What is expected
Return, from the lines below, each one that includes the word "made".

Source data
....................
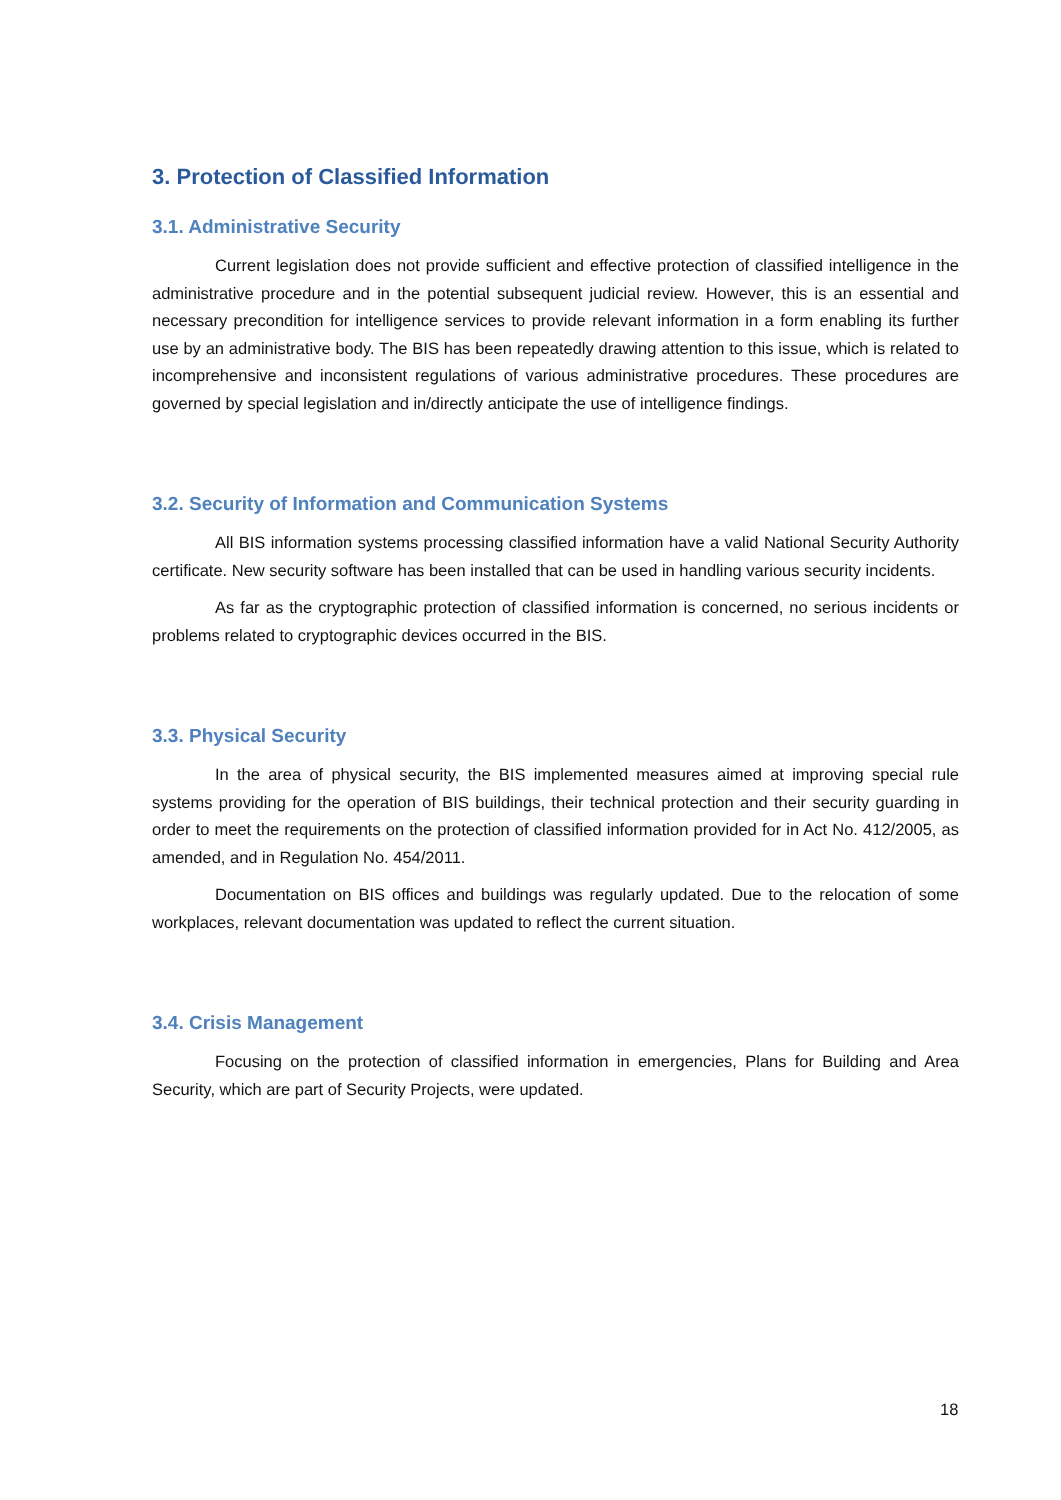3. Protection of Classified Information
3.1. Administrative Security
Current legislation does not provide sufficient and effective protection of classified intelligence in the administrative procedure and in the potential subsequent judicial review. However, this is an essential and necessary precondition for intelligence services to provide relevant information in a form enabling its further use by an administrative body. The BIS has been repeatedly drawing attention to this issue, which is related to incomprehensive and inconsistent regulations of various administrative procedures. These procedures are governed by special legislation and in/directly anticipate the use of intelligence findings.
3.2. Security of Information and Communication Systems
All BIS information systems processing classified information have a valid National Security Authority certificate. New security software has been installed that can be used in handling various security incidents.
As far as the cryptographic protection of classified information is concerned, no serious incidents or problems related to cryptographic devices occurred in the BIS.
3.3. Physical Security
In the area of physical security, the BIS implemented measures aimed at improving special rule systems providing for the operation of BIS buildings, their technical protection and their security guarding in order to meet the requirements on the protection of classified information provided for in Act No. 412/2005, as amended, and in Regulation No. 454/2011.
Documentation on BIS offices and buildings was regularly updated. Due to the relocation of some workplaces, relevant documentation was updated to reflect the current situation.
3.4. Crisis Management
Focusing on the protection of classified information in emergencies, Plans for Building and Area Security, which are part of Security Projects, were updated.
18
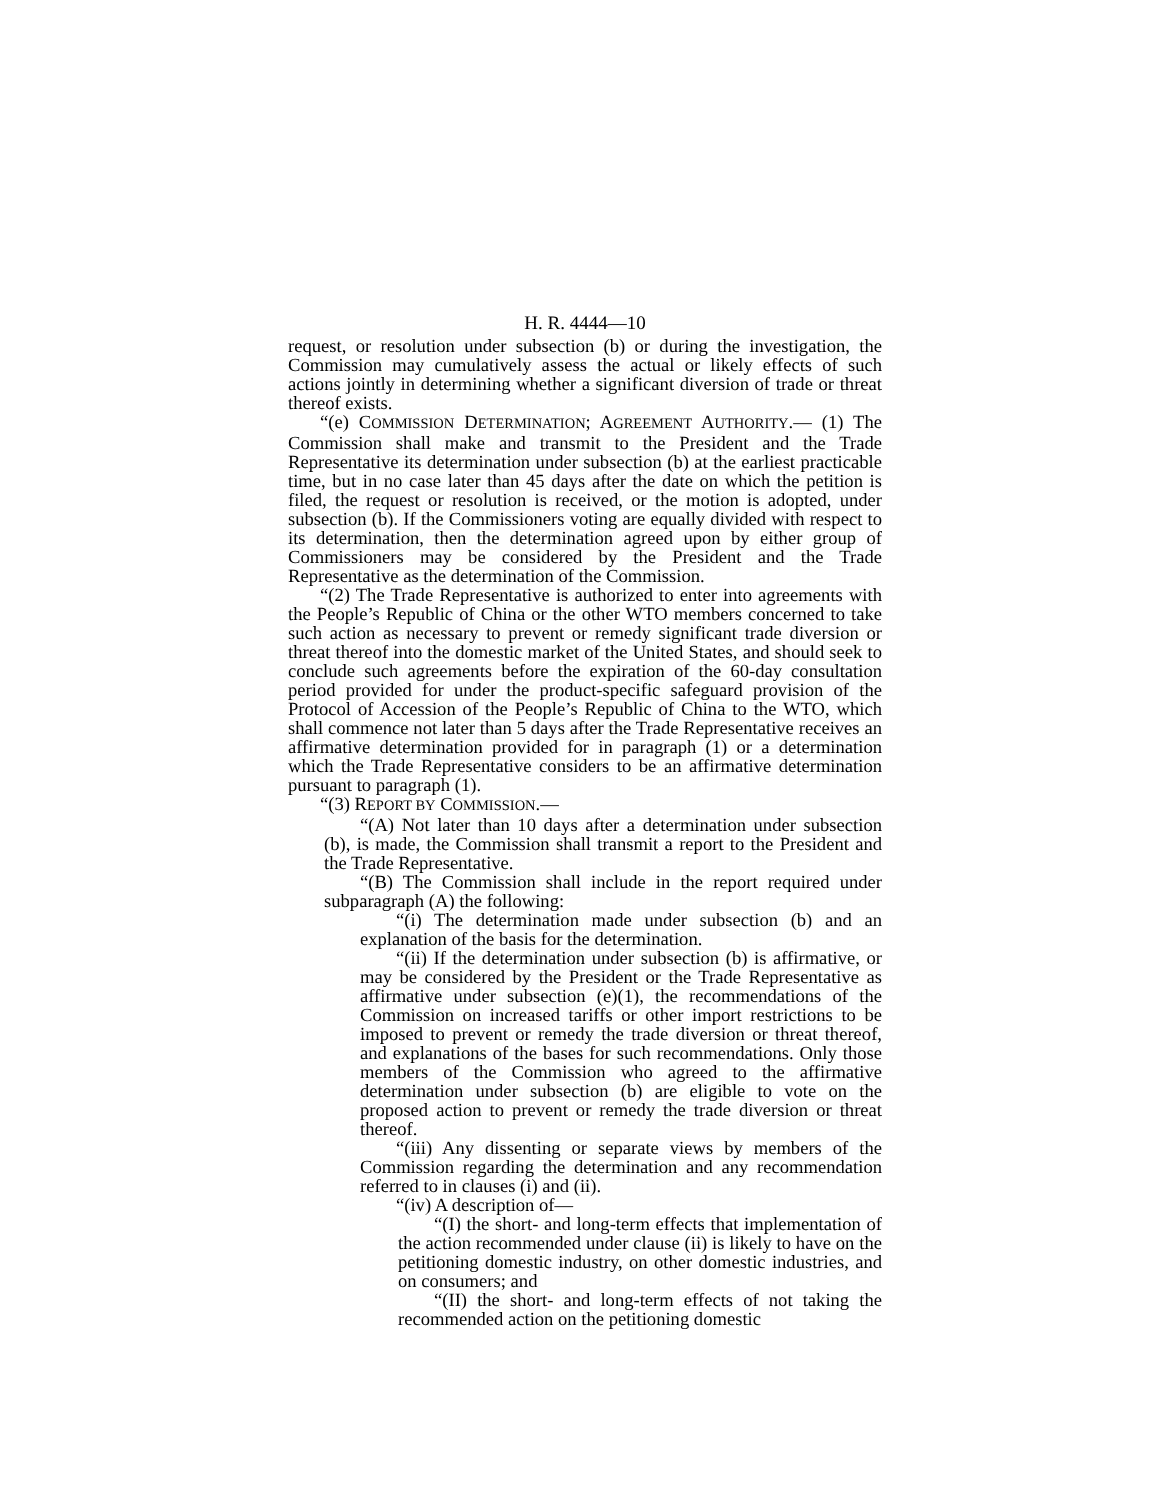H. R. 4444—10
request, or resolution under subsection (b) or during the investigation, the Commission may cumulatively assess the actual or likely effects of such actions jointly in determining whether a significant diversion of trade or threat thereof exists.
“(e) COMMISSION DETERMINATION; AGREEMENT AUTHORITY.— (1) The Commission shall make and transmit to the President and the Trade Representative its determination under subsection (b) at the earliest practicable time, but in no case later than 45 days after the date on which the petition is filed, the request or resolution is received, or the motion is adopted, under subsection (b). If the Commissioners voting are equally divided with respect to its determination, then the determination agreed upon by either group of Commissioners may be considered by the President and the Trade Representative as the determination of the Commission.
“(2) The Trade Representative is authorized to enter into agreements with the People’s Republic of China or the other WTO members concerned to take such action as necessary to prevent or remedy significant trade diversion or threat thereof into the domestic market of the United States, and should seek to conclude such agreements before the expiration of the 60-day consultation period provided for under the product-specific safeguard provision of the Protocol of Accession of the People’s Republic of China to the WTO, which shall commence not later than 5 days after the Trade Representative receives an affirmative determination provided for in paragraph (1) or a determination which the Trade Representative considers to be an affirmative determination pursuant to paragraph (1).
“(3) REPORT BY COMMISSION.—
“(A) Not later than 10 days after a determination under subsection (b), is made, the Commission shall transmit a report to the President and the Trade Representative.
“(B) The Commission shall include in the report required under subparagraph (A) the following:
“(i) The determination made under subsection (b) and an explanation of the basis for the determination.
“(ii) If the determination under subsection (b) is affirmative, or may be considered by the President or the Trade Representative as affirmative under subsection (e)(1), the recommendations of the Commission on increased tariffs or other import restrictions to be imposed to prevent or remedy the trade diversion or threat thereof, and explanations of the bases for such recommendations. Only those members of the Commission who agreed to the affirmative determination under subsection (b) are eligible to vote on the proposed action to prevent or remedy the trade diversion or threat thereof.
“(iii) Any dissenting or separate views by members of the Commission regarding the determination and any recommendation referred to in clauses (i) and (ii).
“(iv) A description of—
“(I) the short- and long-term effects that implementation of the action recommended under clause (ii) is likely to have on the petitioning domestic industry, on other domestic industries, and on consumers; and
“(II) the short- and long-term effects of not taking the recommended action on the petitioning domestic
....................
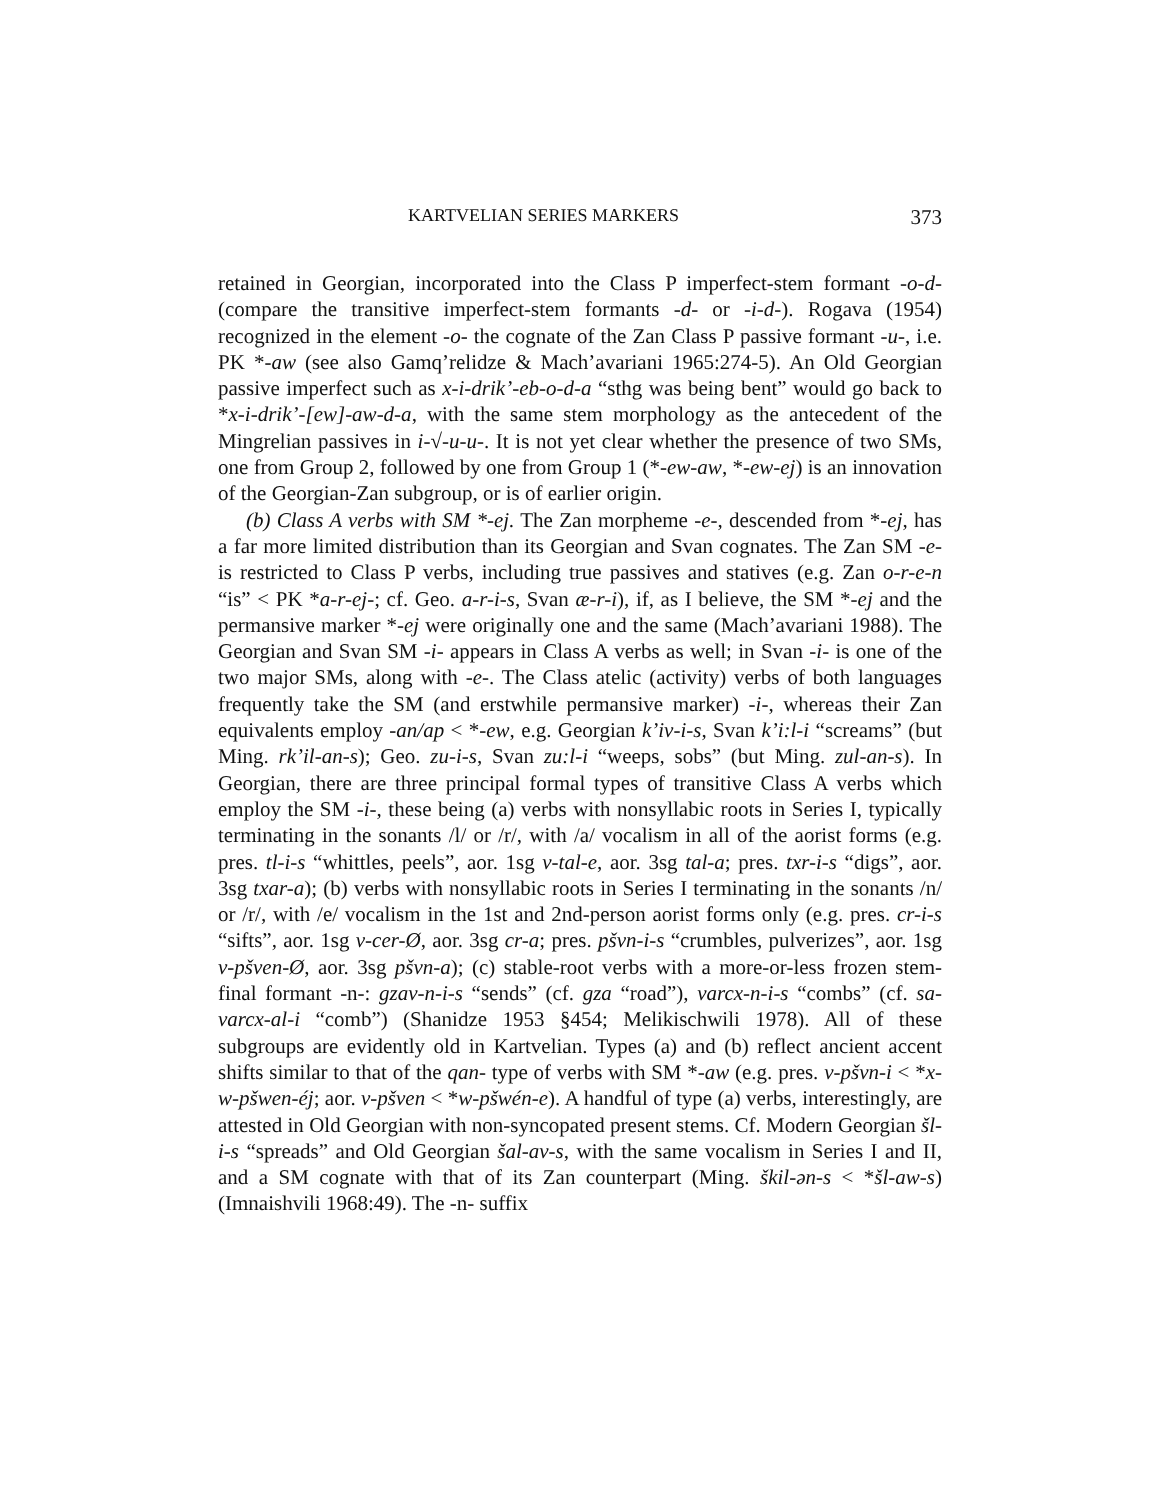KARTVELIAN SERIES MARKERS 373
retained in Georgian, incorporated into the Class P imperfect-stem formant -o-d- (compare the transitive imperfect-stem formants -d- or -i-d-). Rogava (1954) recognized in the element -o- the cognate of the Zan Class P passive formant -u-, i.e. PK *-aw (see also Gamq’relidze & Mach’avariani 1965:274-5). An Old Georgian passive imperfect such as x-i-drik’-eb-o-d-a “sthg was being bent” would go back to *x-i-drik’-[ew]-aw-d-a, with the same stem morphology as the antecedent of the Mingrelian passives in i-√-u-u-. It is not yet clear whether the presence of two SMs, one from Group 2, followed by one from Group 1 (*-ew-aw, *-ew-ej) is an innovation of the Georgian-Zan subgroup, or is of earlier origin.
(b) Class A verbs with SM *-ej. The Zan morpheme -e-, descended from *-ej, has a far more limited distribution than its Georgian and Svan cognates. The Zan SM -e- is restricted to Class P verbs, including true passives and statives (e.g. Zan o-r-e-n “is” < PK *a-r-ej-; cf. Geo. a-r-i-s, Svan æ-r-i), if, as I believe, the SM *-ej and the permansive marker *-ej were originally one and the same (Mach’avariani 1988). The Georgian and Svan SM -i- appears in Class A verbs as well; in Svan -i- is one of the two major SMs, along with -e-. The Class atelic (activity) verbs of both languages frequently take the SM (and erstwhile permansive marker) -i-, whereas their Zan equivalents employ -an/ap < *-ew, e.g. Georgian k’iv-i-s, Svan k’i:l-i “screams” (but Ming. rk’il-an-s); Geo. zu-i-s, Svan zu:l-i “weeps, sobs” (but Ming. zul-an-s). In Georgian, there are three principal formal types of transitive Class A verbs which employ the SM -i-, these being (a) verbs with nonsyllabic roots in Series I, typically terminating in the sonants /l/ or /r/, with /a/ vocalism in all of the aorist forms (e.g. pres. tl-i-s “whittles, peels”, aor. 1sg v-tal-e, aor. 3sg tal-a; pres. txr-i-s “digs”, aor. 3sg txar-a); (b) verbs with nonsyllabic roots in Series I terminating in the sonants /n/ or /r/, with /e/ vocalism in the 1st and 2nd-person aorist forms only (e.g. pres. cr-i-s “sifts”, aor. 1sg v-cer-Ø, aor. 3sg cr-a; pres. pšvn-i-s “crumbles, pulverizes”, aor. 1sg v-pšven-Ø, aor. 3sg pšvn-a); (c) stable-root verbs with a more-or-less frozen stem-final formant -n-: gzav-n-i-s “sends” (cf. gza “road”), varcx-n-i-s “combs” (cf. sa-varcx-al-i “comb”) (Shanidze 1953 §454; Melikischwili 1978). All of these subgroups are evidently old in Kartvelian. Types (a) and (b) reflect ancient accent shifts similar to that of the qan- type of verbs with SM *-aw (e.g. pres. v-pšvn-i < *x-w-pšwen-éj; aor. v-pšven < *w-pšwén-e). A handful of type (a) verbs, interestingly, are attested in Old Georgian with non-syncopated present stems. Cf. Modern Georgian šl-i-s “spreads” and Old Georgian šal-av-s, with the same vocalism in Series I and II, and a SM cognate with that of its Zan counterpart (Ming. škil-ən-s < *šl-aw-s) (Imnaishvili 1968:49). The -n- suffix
....................
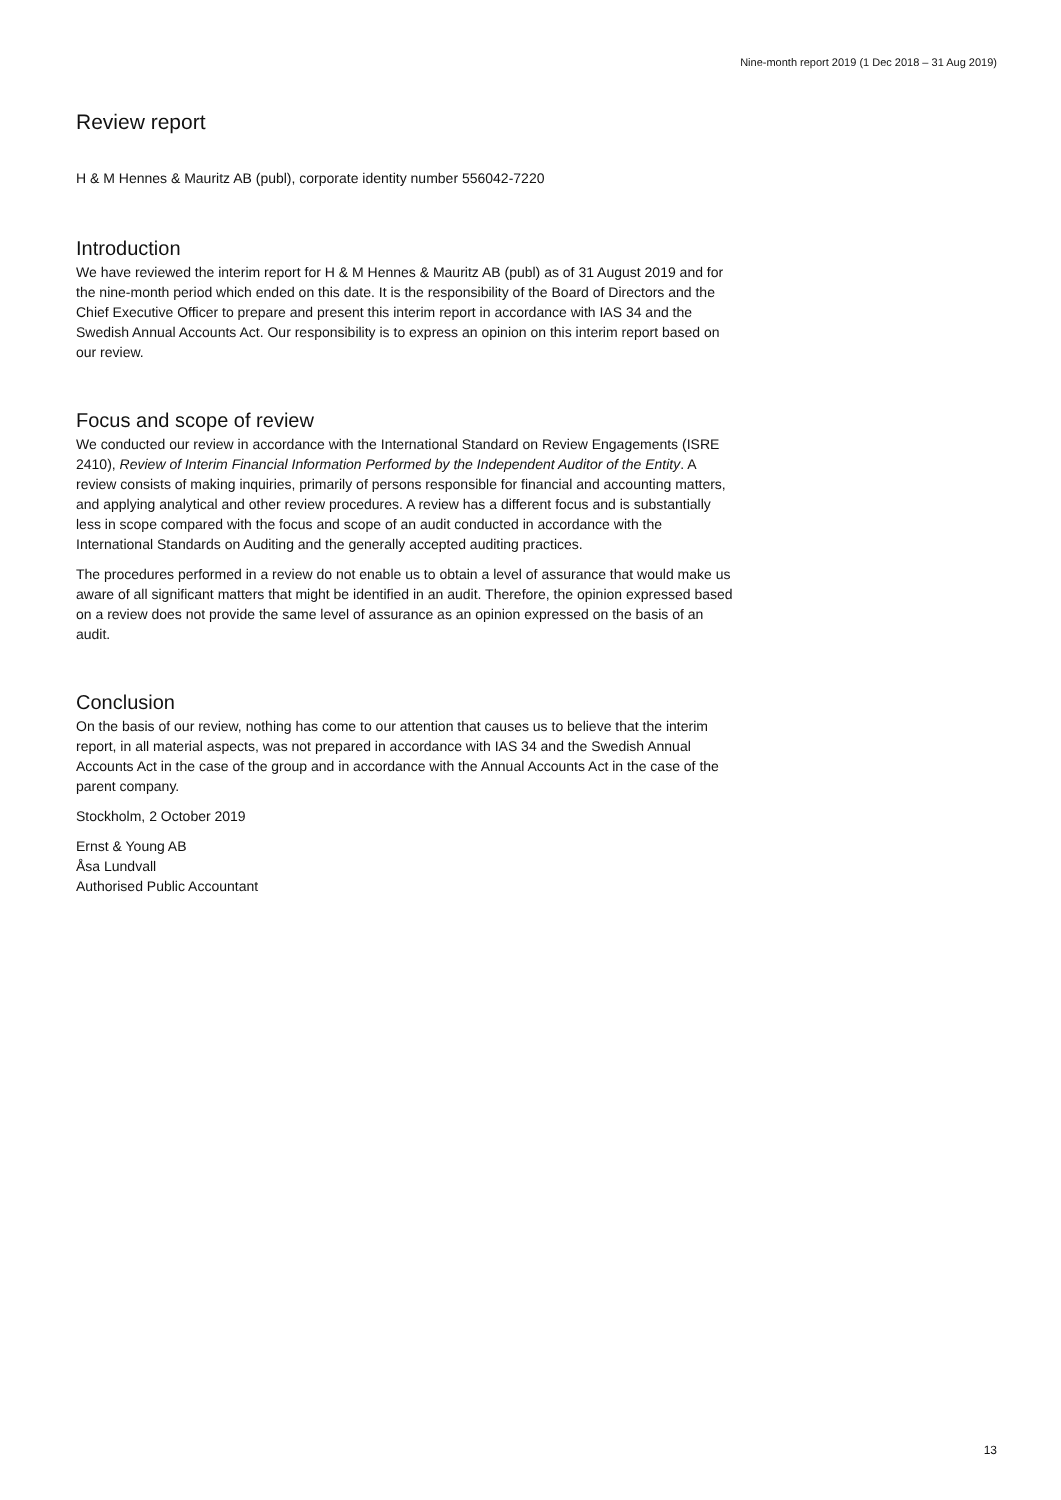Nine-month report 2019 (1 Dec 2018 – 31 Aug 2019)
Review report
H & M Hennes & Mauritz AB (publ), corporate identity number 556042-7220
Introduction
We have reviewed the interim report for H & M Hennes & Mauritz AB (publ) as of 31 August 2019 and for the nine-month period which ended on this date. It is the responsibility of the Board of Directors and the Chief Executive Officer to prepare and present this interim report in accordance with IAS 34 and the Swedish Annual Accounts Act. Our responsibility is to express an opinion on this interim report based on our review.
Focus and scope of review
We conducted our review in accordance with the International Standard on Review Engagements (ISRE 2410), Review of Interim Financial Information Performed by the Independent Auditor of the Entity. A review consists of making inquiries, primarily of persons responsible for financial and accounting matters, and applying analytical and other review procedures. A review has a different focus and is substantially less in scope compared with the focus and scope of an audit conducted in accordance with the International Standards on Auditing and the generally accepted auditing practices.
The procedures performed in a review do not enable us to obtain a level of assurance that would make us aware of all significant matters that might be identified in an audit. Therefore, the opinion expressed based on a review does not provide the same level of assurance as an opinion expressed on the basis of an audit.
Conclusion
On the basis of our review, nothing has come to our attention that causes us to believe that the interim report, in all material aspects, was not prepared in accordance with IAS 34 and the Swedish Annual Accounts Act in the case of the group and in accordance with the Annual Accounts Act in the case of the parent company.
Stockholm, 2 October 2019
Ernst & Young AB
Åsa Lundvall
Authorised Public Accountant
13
....................
Written reply
“(A) Not later than 10 days after a determination under subsection (b), is made, the Commission shall transmit a report to the President and the Trade Representative.
“(i) The determination made under subsection (b) and an explanation of the basis for the determination.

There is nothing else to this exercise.